To this day, Caleb sees Mom often. And my sister, who always seems to dispense to Mom the right balance of unconditional love and tough love, developed the strongest bond yet. With Mom, even as she struggled in her lifetime, we never felt unloved – and that’s the quiet gift that gave us the most inner strength.

The cancer struck ferociously last year and continues its methodical work, unyielding and personally devastating. It shamelessly grinds on without emotion.

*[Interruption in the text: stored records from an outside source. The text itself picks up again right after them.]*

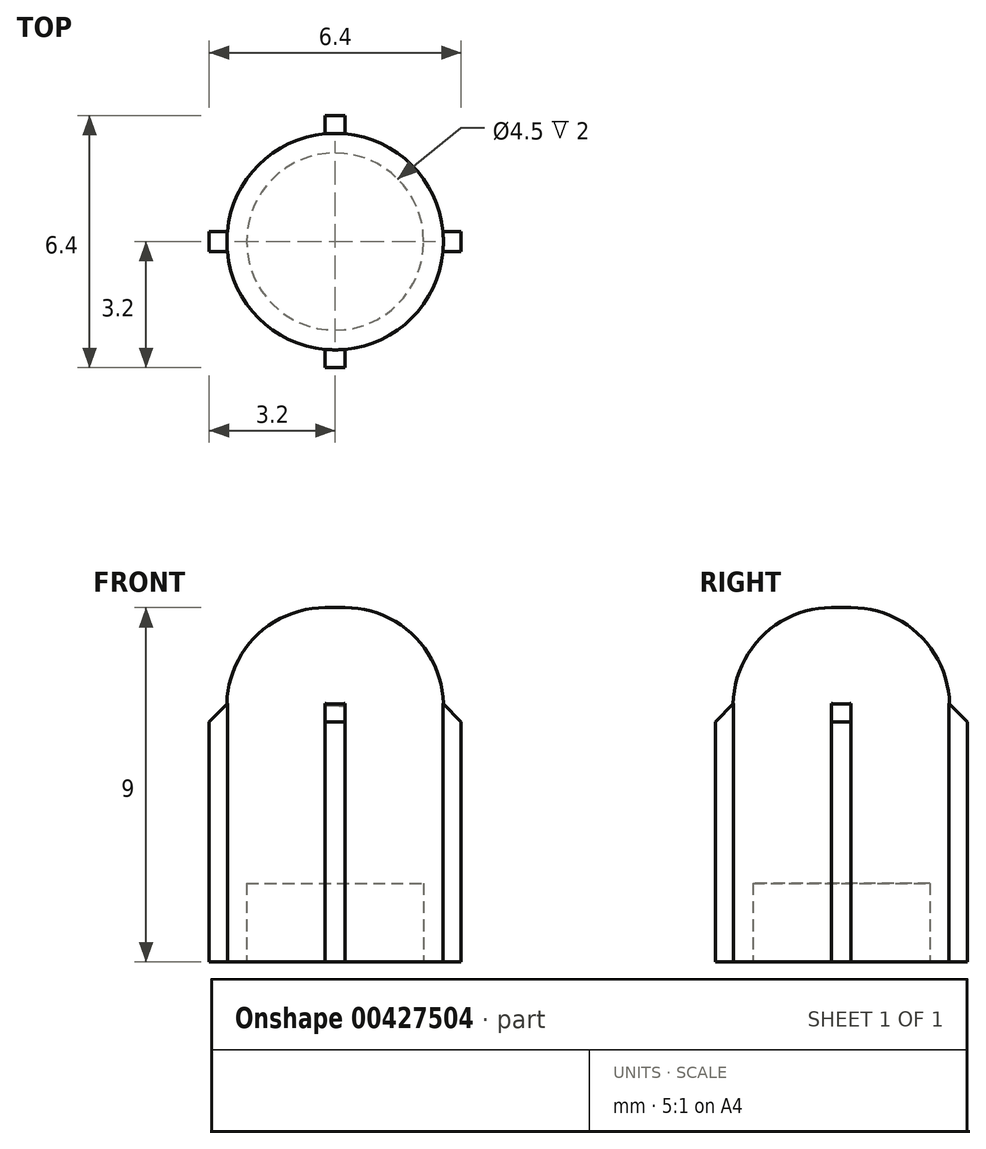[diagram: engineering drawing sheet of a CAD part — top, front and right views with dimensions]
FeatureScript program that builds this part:
annotation { "Feature Type Name" : "Feature", "Feature Type Description" : "" }
export const myFeature = defineFeature(function(context is Context, id is Id, definition is map)
    precondition{}
    {
        {
            var Q0;
            Q0=qCreatedBy(makeId("Top.planeOp"),FACE);
            var sketch = newSketch(context, id + "F0", { "sketchPlane" : qUnion([Q0])});
            skCircle(sketch, "E0", {"center": v(0, 0) * mm, "radius": 2.75 * mm});
            skSolve(sketch);
        }
        {
            var Q0;
            Q0 = qSketchRegion(id + "F0", true);
            extrude(context, id + "F1", {"entities" : qUnion([Q0]), "depth" : 9 * mm});
        }
        {
            var Q0;
            Q0=makeQuery(id+"F1.opExtrude","CAP_FACE",FACE,{"disambiguationData":[OSD([sQuery(id+"F0.wireOp",EDGE,"E0")])],"isStart":false});
            fillet(context, id + "F2", {"entities" : qUnion([Q0]), "radius" : 2.5 * mm, "tangentPropagation" : true, "allowEdgeOverflow" : false});
        }
        {
            var Q0;
            Q0=makeQuery(id+"F1.opExtrude","CAP_FACE",FACE,{"disambiguationData":[OSD([sQuery(id+"F0.wireOp",EDGE,"E0")])],"isStart":true});
            var sketch = newSketch(context, id + "F3", { "sketchPlane" : qUnion([Q0])});
            skLineSegment(sketch, "E1.bottom", {"start": v(-3.2, 0.25) * mm, "end": v(3.2, 0.25) * mm});
            skLineSegment(sketch, "E1.top", {"start": v(-3.2, -0.25) * mm, "end": v(3.2, -0.25) * mm});
            skLineSegment(sketch, "E1.left", {"start": v(-3.2, 0.25) * mm, "end": v(-3.2, -0.25) * mm});
            skLineSegment(sketch, "E1.right", {"start": v(3.2, 0.25) * mm, "end": v(3.2, -0.25) * mm});
            skSolve(sketch);
        }
        {
            var Q0;
            Q0 = qSketchRegion(id + "F3", true);
            extrude(context, id + "F4", {"entities" : qUnion([Q0]), "operationType" : NewBodyOperationType.ADD, "oppositeDirection" : true, "depth" : 7.5 * mm});
        }
        {
            var Q0;
            Q0=makeQuery(id+"F4.boolean.opBoolean","MERGE",FACE,{"derivedFrom":[makeQuery(id+"F1.opExtrude","CAP_FACE",FACE,{"disambiguationData":[OSD([sQuery(id+"F0.wireOp",EDGE,"E0")])],"isStart":true}),makeQuery(id+"F4.opExtrude","CAP_FACE",FACE,{"disambiguationData":[OSD([sQuery(id+"F3.wireOp",EDGE,"E1.bottom"),sQuery(id+"F3.wireOp",EDGE,"E1.top"),sQuery(id+"F3.wireOp",EDGE,"E1.left"),sQuery(id+"F3.wireOp",EDGE,"E1.right")])],"isStart":true})]});
            var sketch = newSketch(context, id + "F5", { "sketchPlane" : qUnion([Q0])});
            skLineSegment(sketch, "E2.bottom", {"start": v(-0.25, 3.2) * mm, "end": v(0.25, 3.2) * mm});
            skLineSegment(sketch, "E2.top", {"start": v(-0.25, -3.2) * mm, "end": v(0.25, -3.2) * mm});
            skLineSegment(sketch, "E2.left", {"start": v(-0.25, 3.2) * mm, "end": v(-0.25, 2.74) * mm});
            skLineSegment(sketch, "E2.right", {"start": v(0.25, 3.2) * mm, "end": v(0.25, 2.74) * mm});
            skPoint(sketch, "E3", {"position": v(0.25, 2.74) * mm});
            skPoint(sketch, "E4", {"position": v(-0.25, 2.74) * mm});
            skPoint(sketch, "E5", {"position": v(0.25, -2.74) * mm});
            skPoint(sketch, "E6", {"position": v(-0.25, -2.74) * mm});
            skLineSegment(sketch, "E7.trimOffspring", {"start": v(0.25, -2.74) * mm, "end": v(0.25, -3.2) * mm});
            skLineSegment(sketch, "E8.trimOffspring", {"start": v(-0.25, -2.74) * mm, "end": v(-0.25, -3.2) * mm});
            skFitSpline(sketch, "E9", {"points": [v(-0.25, 2.74) * mm, v(-0.11, 2.75) * mm, v(0.1, 2.75) * mm, v(0.25, 2.74) * mm], "startDerivative": vector(0.45, 0.03) * mm, "endDerivative": vector(0.47, -0.03) * mm});
            skSolve(sketch);
        }
        {
            var Q0;
            Q0=makeQuery(id+"F4.opExtrude","CAP_EDGE",EDGE,{"disambiguationData":[OSD([sQuery(id+"F3.wireOp",EDGE,"E1.left")])],"isStart":false});
            var Q1;
            Q1=makeQuery(id+"F4.opExtrude","CAP_EDGE",EDGE,{"disambiguationData":[OSD([sQuery(id+"F3.wireOp",EDGE,"E1.right")])],"isStart":false});
            chamfer(context, id + "F6", {"entities" : qUnion([Q0, Q1]), "width" : 1.4 * mm, "tangentPropagation" : true});
        }
        {
            var Q0;
            Q0=makeQuery(id+"F5.imprint","IMPRINT",FACE,{"disambiguationData":[TD([[makeQuery(id+"F5.imprint","IMPRINT",EDGE,{"derivedFrom":sQuery(id+"F5.wireOp",EDGE,"E2.bottom")}),-1.0]])]});
            var Q1;
            Q1=makeQuery(id+"F5.imprint","IMPRINT",FACE,{"disambiguationData":[TD([[makeQuery(id+"F5.imprint","IMPRINT",EDGE,{"derivedFrom":sQuery(id+"F5.wireOp",EDGE,"E2.top")}),1.0]])]});
            extrude(context, id + "F7", {"entities" : qUnion([Q0, Q1]), "operationType" : NewBodyOperationType.ADD, "oppositeDirection" : true, "depth" : 7.5 * mm});
        }
        {
            var Q0;
            Q0=makeQuery(id+"F7.opExtrude","CAP_EDGE",EDGE,{"disambiguationData":[OSD([sQuery(id+"F5.wireOp",EDGE,"E2.top")])],"isStart":false});
            var Q1;
            Q1=makeQuery(id+"F7.opExtrude","CAP_EDGE",EDGE,{"disambiguationData":[OSD([sQuery(id+"F5.wireOp",EDGE,"E2.bottom")])],"isStart":false});
            chamfer(context, id + "F8", {"entities" : qUnion([Q0, Q1]), "width" : 1.4 * mm, "tangentPropagation" : true});
        }
        {
            var Q0;
            {var subQ0=sQuery(id+"F0.wireOp",EDGE,"E0");Q0=makeQuery(id+"F7.boolean.opBoolean","MERGE",FACE,{"derivedFrom":[makeQuery(id+"F4.boolean.opBoolean","MERGE",FACE,{"derivedFrom":[makeQuery(id+"F1.opExtrude","CAP_FACE",FACE,{"disambiguationData":[OSD([subQ0])],"isStart":true}),makeQuery(id+"F4.opExtrude","CAP_FACE",FACE,{"disambiguationData":[OSD([sQuery(id+"F3.wireOp",EDGE,"E1.bottom"),sQuery(id+"F3.wireOp",EDGE,"E1.top"),sQuery(id+"F3.wireOp",EDGE,"E1.left"),sQuery(id+"F3.wireOp",EDGE,"E1.right")])],"isStart":true})]}),makeQuery(id+"F7.opExtrude","CAP_FACE",FACE,{"disambiguationData":[OSD([subQ0,sQuery(id+"F5.wireOp",EDGE,"E2.bottom"),sQuery(id+"F5.wireOp",EDGE,"E2.left"),sQuery(id+"F5.wireOp",EDGE,"E2.right"),sQuery(id+"F5.wireOp",EDGE,"E9")])],"isStart":true}),makeQuery(id+"F7.opExtrude","CAP_FACE",FACE,{"disambiguationData":[OSD([subQ0,sQuery(id+"F5.wireOp",EDGE,"E2.top"),sQuery(id+"F5.wireOp",EDGE,"E7.trimOffspring"),sQuery(id+"F5.wireOp",EDGE,"E8.trimOffspring")])],"isStart":true})]});}
            var sketch = newSketch(context, id + "F9", { "sketchPlane" : qUnion([Q0])});
            skCircle(sketch, "E10", {"center": v(0, 0) * mm, "radius": 2.25 * mm});
            skSolve(sketch);
        }
        {
            var Q0;
            Q0 = qSketchRegion(id + "F9", true);
            extrude(context, id + "F10", {"entities" : qUnion([Q0]), "operationType" : NewBodyOperationType.REMOVE, "oppositeDirection" : true, "depth" : 2 * mm});
        }
    });
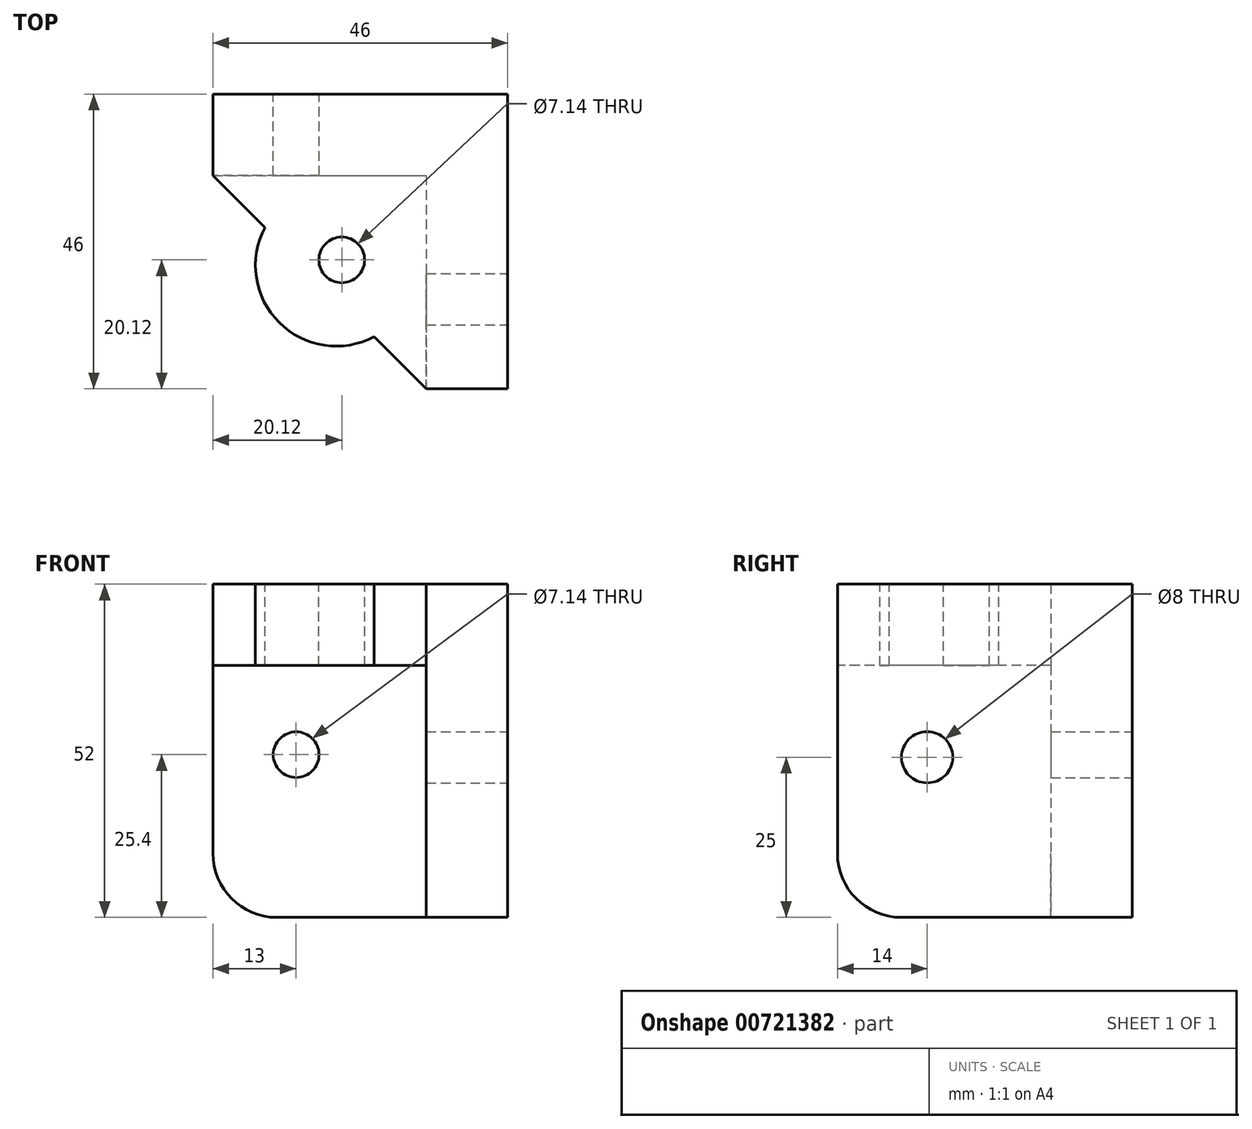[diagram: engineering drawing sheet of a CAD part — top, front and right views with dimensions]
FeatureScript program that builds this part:
annotation { "Feature Type Name" : "Feature", "Feature Type Description" : "" }
export const myFeature = defineFeature(function(context is Context, id is Id, definition is map)
    precondition{}
    {
        {
            var Q0;
            Q0=qCreatedBy(makeId("Top.planeOp"),FACE);
            var sketch = newSketch(context, id + "F0", { "sketchPlane" : qUnion([Q0])});
            skLineSegment(sketch, "E0.bottom", {"start": v(0, 0) * mm, "end": v(33.3, 0) * mm});
            skLineSegment(sketch, "E0.top", {"start": v(0, -12.7) * mm, "end": v(33.3, -12.7) * mm});
            skLineSegment(sketch, "E0.left", {"start": v(0, 0) * mm, "end": v(0, -12.7) * mm});
            skLineSegment(sketch, "E0.right", {"start": v(33.3, 0) * mm, "end": v(33.3, -12.7) * mm});
            skLineSegment(sketch, "E1.bottom", {"start": v(33.3, 0) * mm, "end": v(46, 0) * mm});
            skLineSegment(sketch, "E1.top", {"start": v(33.3, -46) * mm, "end": v(46, -46) * mm});
            skLineSegment(sketch, "E1.left", {"start": v(33.3, 0) * mm, "end": v(33.3, -46) * mm});
            skLineSegment(sketch, "E1.right", {"start": v(46, 0) * mm, "end": v(46, -46) * mm});
            skSolve(sketch);
        }
        {
            var Q0;
            Q0=qSketchRegion(id+"F0",true);
            extrude(context, id + "F1", {"entities" : qUnion([Q0]), "depth" : 52 * mm});
        }
        {
            var Q0;
            Q0=makeQuery(id+"F1.opExtrude","CAP_FACE",FACE,{"disambiguationData":[OSD([sQuery(id+"F0.wireOp",EDGE,"E0.bottom"),sQuery(id+"F0.wireOp",EDGE,"E0.top"),sQuery(id+"F0.wireOp",EDGE,"E0.left"),sQuery(id+"F0.wireOp",EDGE,"E1.bottom"),sQuery(id+"F0.wireOp",EDGE,"E1.top"),sQuery(id+"F0.wireOp",EDGE,"E1.left"),sQuery(id+"F0.wireOp",EDGE,"E1.right")])],"isStart":false});
            var sketch = newSketch(context, id + "F2", { "sketchPlane" : qUnion([Q0])});
            skLineSegment(sketch, "E2.bottom", {"start": v(46, 0) * mm, "end": v(0, 0) * mm});
            skLineSegment(sketch, "E2.top", {"start": v(46, -46) * mm, "end": v(0, -46) * mm, "construction": true});
            skLineSegment(sketch, "E2.left", {"start": v(46, 0) * mm, "end": v(46, -46) * mm});
            skLineSegment(sketch, "E2.right", {"start": v(0, 0) * mm, "end": v(0, -46) * mm, "construction": true});
            skLineSegment(sketch, "E3", {"start": v(0, 0) * mm, "end": v(0, -12.7) * mm});
            skLineSegment(sketch, "E4", {"start": v(0, -12.7) * mm, "end": v(33.3, -46) * mm});
            skLineSegment(sketch, "E5", {"start": v(33.3, -46) * mm, "end": v(46, -46) * mm});
            skArc(sketch, "E6", {"start": v(8.13, -20.83) * mm, "mid": v(10.34, -35.66) * mm, "end": v(25.17, -37.87) * mm});
            skLineSegment(sketch, "E7", {"start": v(46, 0) * mm, "end": v(16.65, -29.35) * mm, "construction": true});
            skSolve(sketch);
        }
        {
            var Q0;
            Q0=qSketchRegion(id+"F2",true);
            extrude(context, id + "F3", {"entities" : qUnion([Q0]), "operationType" : NewBodyOperationType.ADD, "oppositeDirection" : true, "depth" : 12.7 * mm});
        }
        {
            var Q0;
            Q0=makeQuery(id+"F1.opExtrude","SWEPT_FACE",FACE,{"disambiguationData":[OSD([sQuery(id+"F0.wireOp",EDGE,"E1.right")])]});
            var sketch = newSketch(context, id + "F4", { "sketchPlane" : qUnion([Q0])});
            skCircle(sketch, "E8", {"center": v(-32, 25) * mm, "radius": 4 * mm});
            skPoint(sketch, "E8.centerSnap0", {"position": v(-32, 0) * mm});
            skSolve(sketch);
        }
        {
            var Q0;
            Q0=qSketchRegion(id+"F4",true);
            extrude(context, id + "F5", {"entities" : qUnion([Q0]), "operationType" : NewBodyOperationType.REMOVE, "endBound" : BoundingType.THROUGH_ALL, "oppositeDirection" : true, "depth" : 25 * mm});
        }
        {
            var Q0;
            Q0=makeQuery(id+"F1.opExtrude","SWEPT_FACE",FACE,{"disambiguationData":[OSD([sQuery(id+"F0.wireOp",EDGE,"E0.bottom"),sQuery(id+"F0.wireOp",EDGE,"E1.bottom")])]});
            var sketch = newSketch(context, id + "F6", { "sketchPlane" : qUnion([Q0])});
            skCircle(sketch, "E9", {"center": v(-13, 25.4) * mm, "radius": 3.57 * mm});
            skSolve(sketch);
        }
        {
            var Q0;
            Q0=qSketchRegion(id+"F6",true);
            extrude(context, id + "F7", {"entities" : qUnion([Q0]), "operationType" : NewBodyOperationType.REMOVE, "oppositeDirection" : true, "depth" : 25 * mm});
        }
        {
            var Q0;
            Q0=makeQuery(id+"F3.boolean.opBoolean","MERGE",FACE,{"derivedFrom":[makeQuery(id+"F1.opExtrude","CAP_FACE",FACE,{"disambiguationData":[OSD([sQuery(id+"F0.wireOp",EDGE,"E0.bottom"),sQuery(id+"F0.wireOp",EDGE,"E0.top"),sQuery(id+"F0.wireOp",EDGE,"E0.left"),sQuery(id+"F0.wireOp",EDGE,"E1.bottom"),sQuery(id+"F0.wireOp",EDGE,"E1.top"),sQuery(id+"F0.wireOp",EDGE,"E1.left"),sQuery(id+"F0.wireOp",EDGE,"E1.right")])],"isStart":false}),makeQuery(id+"F3.opExtrude","CAP_FACE",FACE,{"disambiguationData":[OSD([sQuery(id+"F2.wireOp",EDGE,"E2.bottom"),sQuery(id+"F2.wireOp",EDGE,"E2.left"),sQuery(id+"F2.wireOp",EDGE,"E3"),sQuery(id+"F2.wireOp",EDGE,"E4"),sQuery(id+"F2.wireOp",EDGE,"E5"),sQuery(id+"F2.wireOp",EDGE,"E6")])],"isStart":true})]});
            var sketch = newSketch(context, id + "F8", { "sketchPlane" : qUnion([Q0])});
            skCircle(sketch, "E10", {"center": v(20.12, -25.88) * mm, "radius": 3.57 * mm});
            skLineSegment(sketch, "E11", {"start": v(46, 0) * mm, "end": v(10.34, -35.66) * mm, "construction": true});
            skSolve(sketch);
        }
        {
            var Q0;
            Q0=qSketchRegion(id+"F8",true);
            extrude(context, id + "F9", {"entities" : qUnion([Q0]), "operationType" : NewBodyOperationType.REMOVE, "oppositeDirection" : true, "depth" : 25 * mm});
        }
        {
            var Q0;
            Q0=makeQuery(id+"F1.opExtrude","CAP_EDGE",EDGE,{"disambiguationData":[OSD([sQuery(id+"F0.wireOp",EDGE,"E1.top")])],"isStart":true});
            var Q1;
            Q1=makeQuery(id+"F1.opExtrude","CAP_EDGE",EDGE,{"disambiguationData":[OSD([sQuery(id+"F0.wireOp",EDGE,"E0.left")])],"isStart":true});
            fillet(context, id + "F10", {"entities" : qUnion([Q0, Q1]), "radius" : 10 * mm, "tangentPropagation" : true, "allowEdgeOverflow" : false});
        }
    });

It’s a thing to fight until the fight is gone.

So I think back to older days, when Mom was without a compass and blissful – healthy enough to see all the possibilities, to do as she chose without judgment.

It takes me back to small moments, a dusty Little League baseball field in tiny Redway, where, behind the chain-link backstop I can see Mom – an abstract shadow with curly hair.

At the time, I didn’t have enough money to wear proper baseball cleats so, as I wound into my stretch from the pitcher’s mound, my scuffed tan shoes would slide across the dry dirt of the of the hill as I released the ball.
When a batter swung and missed, Mom, the eternal wild child, would chant and whoop and shout, perhaps even bang on a bucket, her giant-hearted voice taking over a small part of space and time, raw and so full of life.